Conventional detector-dose driven exposure controls (DEC) do not consider the contrasting material of interest in angiography. Considering the latter when choosing the acquisition parameters should allow for optimization of x-ray quality and consecutively lead to a substantial reduction of radiation exposure. Therefore, the impact of a material-specific, contrast-to-noise ratio (CNR) driven exposure control (CEC) compared to DEC on radiation exposure was investigated. A 3D-printed phantom containing iron, tantalum, and platinum foils and cavities, filled with iodine, barium, and gas (carbon dioxide), was developed to measure the CNR. This phantom was placed within a stack of polymethylmethacrylate and aluminum plates simulating a patient equivalent thickness (PET) of 2.5–40 cm. Fluoroscopy and digital radiography (DR) were conducted applying either CEC or three, regular DEC protocols with parameter settings used in abdominal interventions. CEC protocols where chosen to achieve material-specific CNR values similar to those of DEC. Incident air kerma at the reference point(K_a,r), using either CEC or DEC, was assessed and possible K_a,r reduction for similar CNR was estimated. We show that CEC provided similar CNR as DEC at the same or lower K_a,r. When imaging barium, iron, and iodine K_a,r was substantially reduced below a PET of 20 cm and between 25 cm and 30 cm for fluoroscopy and Dr When imaging platinum and tantalum using fluoroscopy and DR and gas using DR, the K_a,r reduction was substantially higher. We estimate the K_a,r reduction for these materials between 15% and 84% for fluoroscopy and DR between 15% and 93% depending on the PET. The results of this study demonstrate a high potential for skin dose reduction in abdominal radiology when using a material-specific CEC compared to DEC. This effect is substantial in imaging materials with higher energy K-edges, which is beneficial, for example, in long-lasting embolization procedures with tantalum-based embolization material in young patients with arterio-venous malformations.

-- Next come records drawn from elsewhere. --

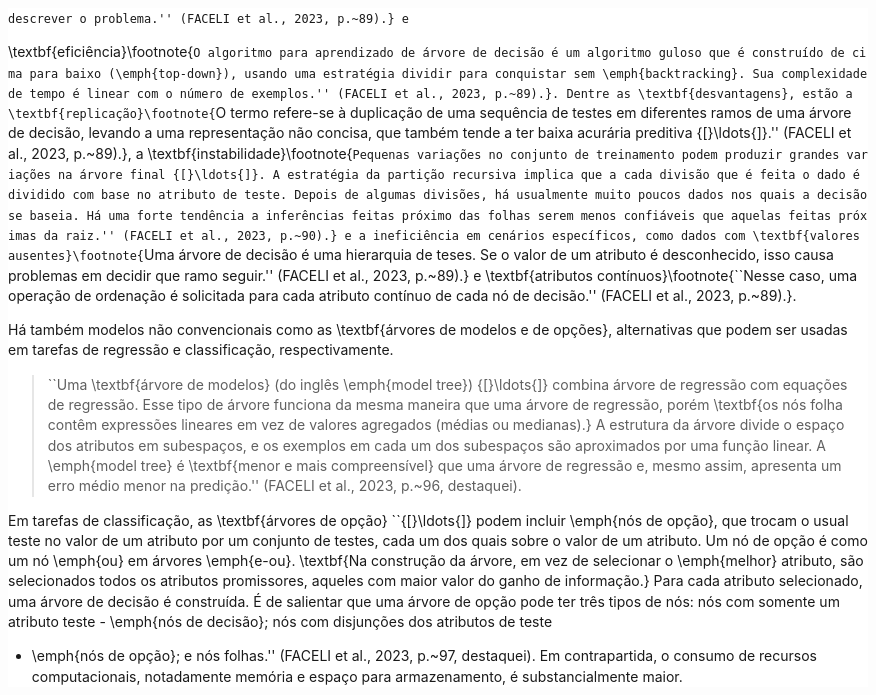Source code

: 	descrever o problema.'' (FACELI et al., 2023, p.~89).} e
\textbf{eficiência}\footnote{``O algoritmo para aprendizado de árvore de
	decisão é um algoritmo guloso que é construído de cima para baixo
	(\emph{top-down}), usando uma estratégia dividir para conquistar sem
	\emph{backtracking}. Sua complexidade de tempo é linear com o número
	de exemplos.'' (FACELI et al., 2023, p.~89).}. Dentre as
\textbf{desvantagens}, estão a \textbf{replicação}\footnote{``O termo
	refere-se à duplicação de uma sequência de testes em diferentes ramos
	de uma árvore de decisão, levando a uma representação não concisa, que
	também tende a ter baixa acurária preditiva {[}\ldots{]}.'' (FACELI et
	al., 2023, p.~89).}, a \textbf{instabilidade}\footnote{``Pequenas
	variações no conjunto de treinamento podem produzir grandes variações
	na árvore final {[}\ldots{]}. A estratégia da partição recursiva
	implica que a cada divisão que é feita o dado é dividido com base no
	atributo de teste. Depois de algumas divisões, há usualmente muito
	poucos dados nos quais a decisão se baseia. Há uma forte tendência a
	inferências feitas próximo das folhas serem menos confiáveis que
	aquelas feitas próximas da raiz.'' (FACELI et al., 2023, p.~90).} e a
ineficiência em cenários específicos, como dados com \textbf{valores
	ausentes}\footnote{``Uma árvore de decisão é uma hierarquia de teses. Se
	o valor de um atributo é desconhecido, isso causa problemas em decidir
	que ramo seguir.'' (FACELI et al., 2023, p.~89).} e \textbf{atributos
	contínuos}\footnote{``Nesse caso, uma operação de ordenação é solicitada
	para cada atributo contínuo de cada nó de decisão.'' (FACELI et al.,
	2023, p.~89).}.

Há também modelos não convencionais como as \textbf{árvores de modelos e
	de opções}, alternativas que podem ser usadas em tarefas de regressão e
classificação, respectivamente.


> ``Uma \textbf{árvore de modelos} (do inglês \emph{model tree}) {[}\ldots{]} combina árvore de regressão com equações de regressão. Esse tipo de árvore funciona da mesma maneira que uma árvore de regressão, porém \textbf{os nós folha contêm expressões lineares em vez de valores agregados (médias ou medianas).} A estrutura da árvore divide o espaço dos atributos em subespaços, e os exemplos em cada um dos subespaços são aproximados por uma função linear. A \emph{model tree} é \textbf{menor e mais compreensível} que uma árvore de regressão e, mesmo assim, apresenta um erro médio menor na predição.'' (FACELI et al., 2023, p.~96, destaquei).

Em tarefas de classificação, as \textbf{árvores de opção} ``{[}\ldots{]}
podem incluir \emph{nós de opção}, que trocam o usual teste no valor de
um atributo por um conjunto de testes, cada um dos quais sobre o valor
de um atributo. Um nó de opção é como um nó \emph{ou} em árvores
\emph{e-ou}. \textbf{Na construção da árvore, em vez de selecionar o
	\emph{melhor} atributo, são selecionados todos os atributos promissores,
	aqueles com maior valor do ganho de informação.} Para cada atributo
selecionado, uma árvore de decisão é construída. É de salientar que uma
árvore de opção pode ter três tipos de nós: nós com somente um atributo
teste - \emph{nós de decisão}; nós com disjunções dos atributos de teste
- \emph{nós de opção}; e nós folhas.'' (FACELI et al., 2023, p.~97,
destaquei). Em contrapartida, o consumo de recursos computacionais,
notadamente memória e espaço para armazenamento, é substancialmente
maior.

传统的检测器剂量驱动暴露控制 (DEC) 不考虑血管造影中感兴趣的对比材料。在选择采集参数时考虑后者应该允许优化 X 射线质量并连续导致辐射暴露的显着减少。因此，研究了与 DEC 相比，材料特定的对比度噪声比 (CNR) 驱动的曝光控制 (CEC) 对辐射暴露的影响。开发了一种 3D 打印的模型，其中包含铁、钽和铂箔和空腔，并充满碘、钡和气体（二氧化碳），以测量 CNR。该模型被放置在一堆聚甲基丙烯酸甲酯和铝板上，模拟 2.5-40 厘米的患者等效厚度 (PET)。使用 CEC 或三个常规 DEC 协议进行荧光透视和数字 X 线摄影 (DR)，并在腹部干预中使用参数设置。选择 CEC 协议以实现与 DEC 类似的材料特定 CNR 值。参考点入射空气比释动能（K_a,r ) 使用 CEC 或 DEC 进行了评估，并估计了类似 CNR 可能的 K _a,r减少。我们表明，在相同或更低的 K _a,r下，CEC 提供了与 DEC 相似的 CNR 。当钡、铁和碘成像时，K _a,r显着降低到低于 20 cm 的 PET 和 25 cm 到 30 cm 之间，用于透视和 Dr 当使用透视和 ​​DR 对铂和钽进行成像时，使用 DR 对气体成像时，K _{a, r}减少幅度要大得多。我们估计 K _a,r根据 PET 的不同，这些材料的荧光透视减少 15% 到 84%，DR 减少 15% 到 93%。这项研究的结果表明，与 DEC 相比，使用特定材料的 CEC 在腹部放射学中降低皮肤剂量的潜力很大。这种效果在具有更高能量 K 边缘的成像材料中是显着的，这在例如年轻动静脉畸形患者中使用钽基栓塞材料的长效栓塞手术中是有益的。